START EXCERPTED PASSAGE

In more concrete terms, what that order entailed, in Europe, was that Russia would acquiesce to subsequent waves of enlargement for the North Atlantic Treaty Organization even if there was no guarantee for Russian membership and influence. In Asia, China was likewise expected to defer to American preferences for regional security. In global affairs, despite being veto-wielding members of the United Nations Security Council, both powers were encouraged to accept American assessments and vote accordingly, with the passage of the key U.N. resolutions on Iraq in 1990-1991 as the gold standard whereby other powers would accept the U.S. lead for addressing international security problems.
Instead, since the beginning of the new millennium, Russia and China have increasingly adopted, in the terminology of Aglaya Snetkov and Marc Lanteigne, the position of the “loud dissenter” and the “cautious partner”—both prepared to defy U.S. preferences or put forward their own counter-proposals—either to stymie American action or to force compromises on Washington.
The standing American assumption has been that the benefits Russia and China have gained from the U.S.-led international order would outweigh any of the losses in influence. However, from Moscow’s and Beijing’s perspective, they seek not to overturn that order completely but to reduce and renegotiate the U.S. role. As then-Chinese Foreign Minister Yang Jiechi pointed out at the 2010 Munich Security Conference: “We deserve a chance to express our views on how things in the world should be run. What we are trying to do, like other countries, is to improve the international mechanisms to make sure that both developing and developed countries will benefit from our cooperation in the future. We are offering our views and we have the modesty to listen to others. It has always been the tradition of China. But I think we also deserve a hearing of one kind or another. … One country or a few countries definitely cannot decide the future of the world.” Russian President Vladimir Putin, for his part, was much more blunt in his address to the State Duma on March 18, 2014. Speaking about the status quo of the post-Cold War order, he declared that it was shaped when Russia “was going through such hard times … that realistically it was incapable of protecting its interests.” He offered his metaphor of the Russian wish to pursue revisions to that order as follows: “If you compress the spring all the way to its limit, it will snap back hard. You must always remember this.”

END EXCERPTED PASSAGE
START SUPPLIED INFORMATION

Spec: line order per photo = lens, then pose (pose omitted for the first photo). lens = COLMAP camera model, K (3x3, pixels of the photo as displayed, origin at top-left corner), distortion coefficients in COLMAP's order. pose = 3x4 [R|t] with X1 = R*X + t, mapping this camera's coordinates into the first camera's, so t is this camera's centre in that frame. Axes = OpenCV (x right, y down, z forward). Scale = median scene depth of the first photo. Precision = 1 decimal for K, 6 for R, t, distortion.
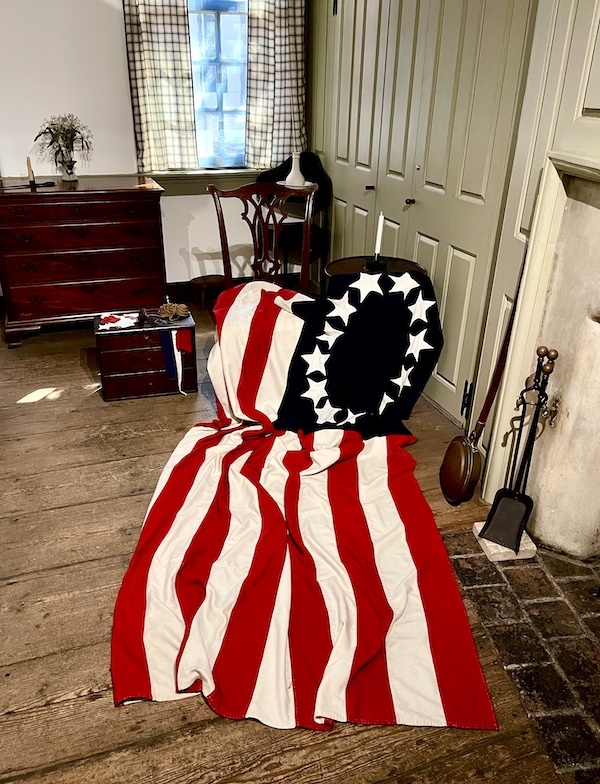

END SUPPLIED INFORMATION

> **PROBLEM TO WORK ON**: Revise the passage on Russia, China and the U.S.-led order, starting with "In more concrete" and going on through "international security problems.", and put "benchmark" wherever "gold standard" occurs.

> **WRITTEN ANSWER**:
In more concrete terms, what that order entailed, in Europe, was that Russia would acquiesce to subsequent waves of enlargement for the North Atlantic Treaty Organization even if there was no guarantee for Russian membership and influence. In Asia, China was likewise expected to defer to American preferences for regional security. In global affairs, despite being veto-wielding members of the United Nations Security Council, both powers were encouraged to accept American assessments and vote accordingly, with the passage of the key U.N. resolutions on Iraq in 1990-1991 as the benchmark whereby other powers would accept the U.S. lead for addressing international security problems.